0
votes

I'm using Examine in Umbraco to query Lucene index of content nodes. I have a field "completeNodeText" that is the concatenation of all the node properties (to keep things simple and not search across multiple fields).

I'm accepting user-submitted search terms. When the search term is multiple words (ie, "firstterm secondterm"), I want the resulting query to be an OR query: Bring me back results where fullNodeText is firstterm OR secondterm.

I want:

{+completeNodeText:"firstterm ? secondterm"}

but instead, I'm getting:

{+completeNodeText:"firstterm secondterm"}

If I search for "firstterm OR secondterm" instead of "firstterm secondterm", then the generated query is correctly: {+completeNodeText:"firstterm ? secondterm"}

I'm using the following API calls:

var searcher = ExamineManager.Instance.SearchProviderCollection["ExternalSearcher"];
var searchCriteria = searcher.CreateSearchCriteria();
var query = searchCriteria.Field("completeNodeText", term).Compile();

Is there an easy way to force Examine to generate this "OR" query? Or do I have to manually construct the raw query by calling the StandardAnalyzer to tokenize the user input and concatenating together a query by iterating through the tokens? And bypassing the entire Examine fluent query API?

1

1 Answers

1
votes

I don't think that question mark means what you think it means.

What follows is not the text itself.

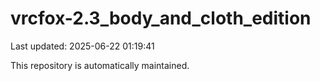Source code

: # vrcfox-2.3_body_and_cloth_edition

Last updated: 2025-06-22 01:19:41

This repository is automatically maintained.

It looks like you are generating a PhraseQuery, but you want two disjoint TermQueries. In Lucene query syntax, a phrase query is enclosed in quotes.

"firstterm secondterm"

A phrase query is looking for precisely that phrase, with the two terms appearing consecutively, and in order. Placing an OR within a phrase query does not perform any sort of boolean logic, but rather treats it as the word "OR". The question mark is a placeholder using in PhraseQuery.toString() to represent a removed stop word (See #Lucene-1396). You are still performing a phrasequery, but now it is expecting a three word phrase firstterm, followed by a removed stop word, followed by secondterm

To simply search for two separate terms, get rid of the quotes.

 firstterm secondterm

Will search for any document with either of those terms (with higher score given to documents with both).